Juvinaries married Monicah Wahura in 2003, while still working as a hairstylist. In 2004, they had a baby who, unfortunately, passed away. This was a trying and painful time for the young family, and the bereft father started to look for something that could fill the gap left by my loss.

“One day, I tuned in to the breakfast show of a certain radio station, and there was a discussion on three street boys. I made a pledge to give the boys free haircuts for a year.

“As a way of introduction, the boys were brought to a restaurant where we had lunch. Many questions crossed my mind as I looked at the youngsters. The main one was: What impact will shaving their hair and letting them go back to the streets have in their life?” Juvinaries recalls.

“This is when I discovered that my life’s purpose is to impact my generation through supporting the boy child.”

He got a house for the three boys as he made plans on how to help them lead better lives. He was able to support his new charges from his pocket, as well as through the support of some of his clients.

At one point, he had to live with them in his house. They did not have children at the time, and it took his wife a while to get used to the idea of having three boys in her home. However, Monicah soon warmed up to the idea, and not only supported his initiative, but started to contribute to it.

Between 2006 and 2007, Juninaries was mentored at Shangilia Mtoto wa Africa, an organisation that houses and mentors former street children. By this time, he had got 15 boys off the street.

“In 2008, I officially registered the Streetnizers Community Centre as a community-based organisation. There are 35 boys housed at the centre, and more than 100 others who have been rehabilitated and left. We not only take them off the street, but ensure they are empowered and able to live a positive and fulfilling life.”

Streetnizers has several programmes that help these boys who are looked down upon and even ostracised by society.

One programme involves working with the National Environment Management Authority (Nema) to conserve the environment.

“We have been able to plant our own forest of 2,000 trees and carry out environmental clean-ups as we engage the neighbouring community and schools,” Juvinaries says proudly.

There is a boy scouts programme headed by 21-year-old Swaleh Hamisi Mwaropia, himself a beneficiary of the centre. Before Streetnizers, Swaleh was living on the streets of Mombasa, where he was abusing drugs and engaged in petty crime. The scouting programme organises visits to hospitals and prisons, as well as camping trips and life skill training.

At the Talanta Academy, young people polish talents such as deejaying and dancing. They are then trained on how to use their talents to make a living.

Lastly, there is an annual circumcision programme whereby boys from the community are initiated and offered mentorship during their two-week stay at the centre. The mentors who work with Streetnizers include celebrities such as Nameless and his wife Wahu, Jimmy Gait, Kambua and Mohammed Ali.

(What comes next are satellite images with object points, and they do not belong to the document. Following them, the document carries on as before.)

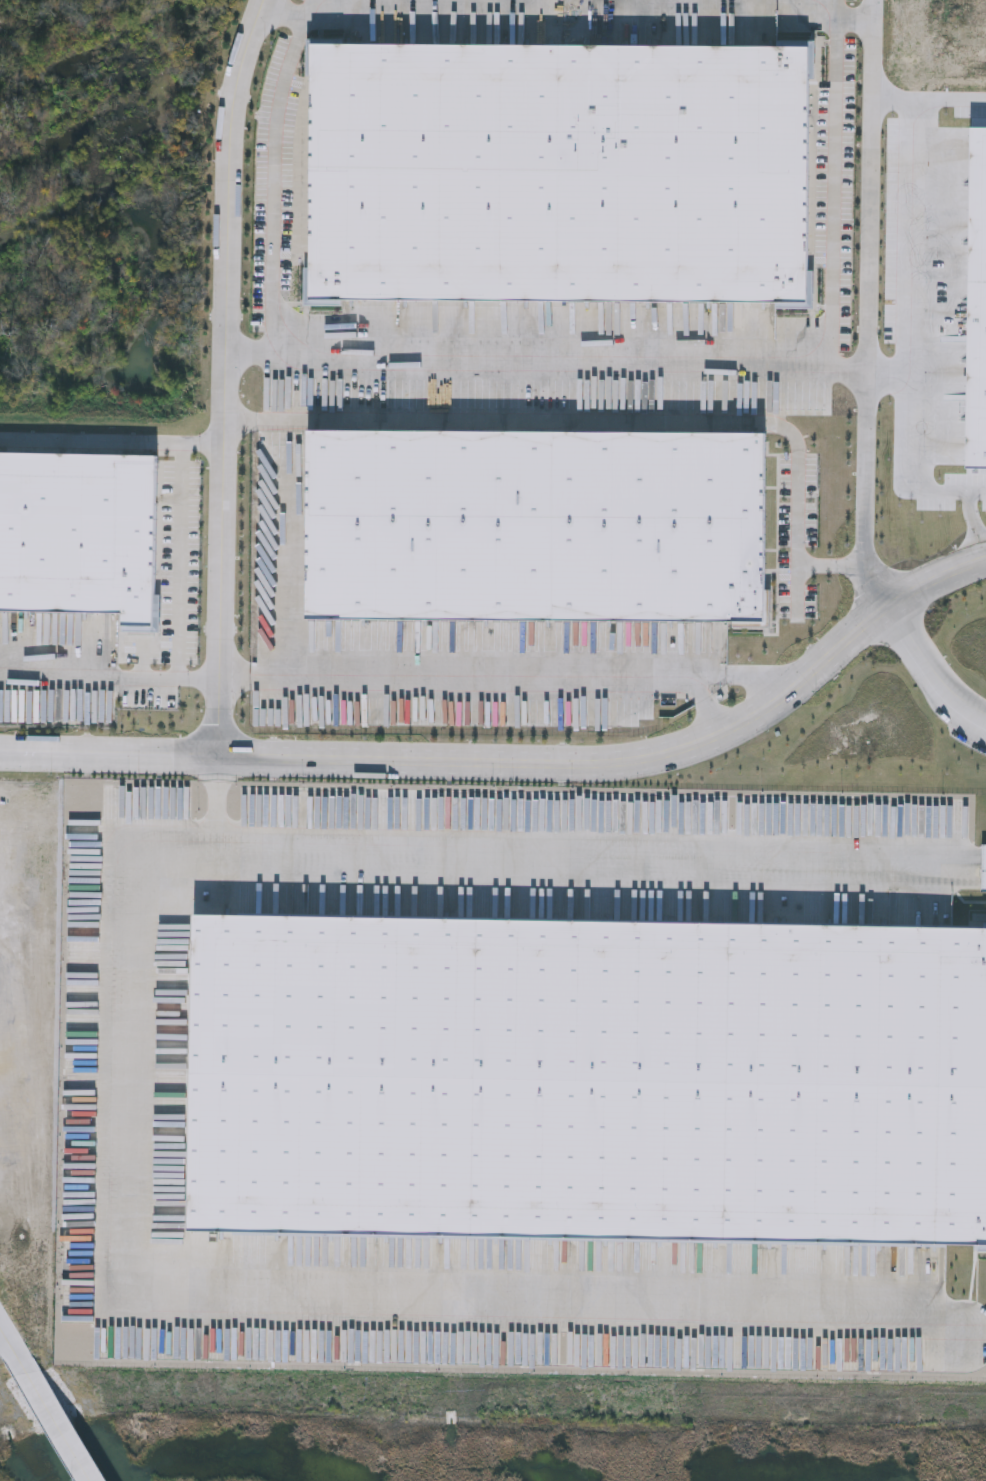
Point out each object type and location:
road: (283, 13)
road: (855, 18)
road: (929, 98)
building: (560, 170)
road: (275, 173)
road: (835, 181)
road: (868, 306)
building: (975, 307)
road: (905, 331)
road: (548, 355)
road: (886, 374)
road: (226, 376)
road: (603, 422)
road: (93, 445)
road: (973, 525)
building: (535, 526)
building: (78, 528)
road: (185, 544)
road: (832, 565)
road: (932, 667)
road: (506, 675)
road: (111, 680)
road: (706, 703)
road: (522, 762)
road: (220, 807)
road: (984, 868)
building: (983, 870)
road: (133, 1080)
building: (588, 1083)
road: (1, 1328)
road: (8, 1337)
road: (56, 1416)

The local community has also helped by accepting these young men and helping them get over the use of drugs that is quite rampant among the youth. Many of these boys wish to go back to school, and many have done just that, then gone on to pursue various careers. In addition, some have been reunited with their biological families.

CHALLENGES

However, beside these success stories, there are challenges that come with running such a centre. The first is financial constraints.

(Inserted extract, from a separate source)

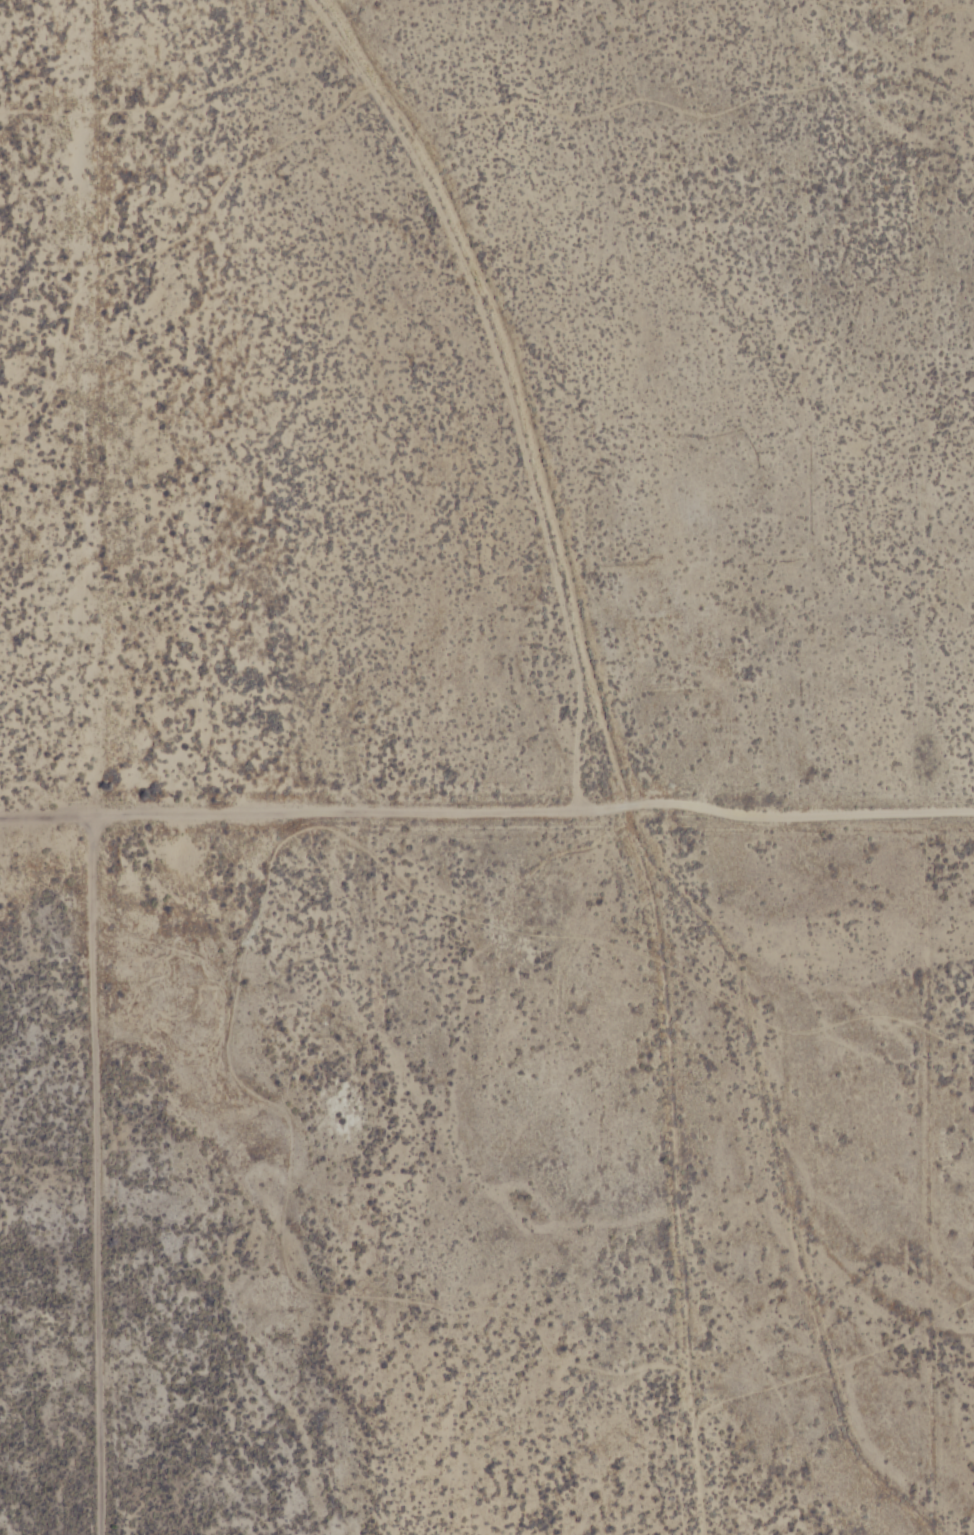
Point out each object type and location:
road: (512, 382)
road: (486, 809)
road: (104, 1174)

“We need money to meet the basic needs of these boys. Getting people to provide consistent support is not easy as the society is mostly sceptical about street children being able to change;” says Juvinaries, who also has three biological children; Mellisah Mwikali, Alex Kitwa and Ann Mbaika.

Then there is the task of tackling the boys’ attitude. As Juvinaries admits: “Getting the boys from the street is a tough task, but getting the street mentality out of them is even tougher.”

“Many street boys do not trust the people around them, due to the persecution they have undergone. It is usually a very long journey that needs a lot of patience and support from, churches, corporates and people of goodwill. There are many who have been brought to the centre but ended up back in the streets because they are unable to cope, but we are working to reduce this number.”

Going from what Juvinaries has been able to achieve in ten years, things can only get better.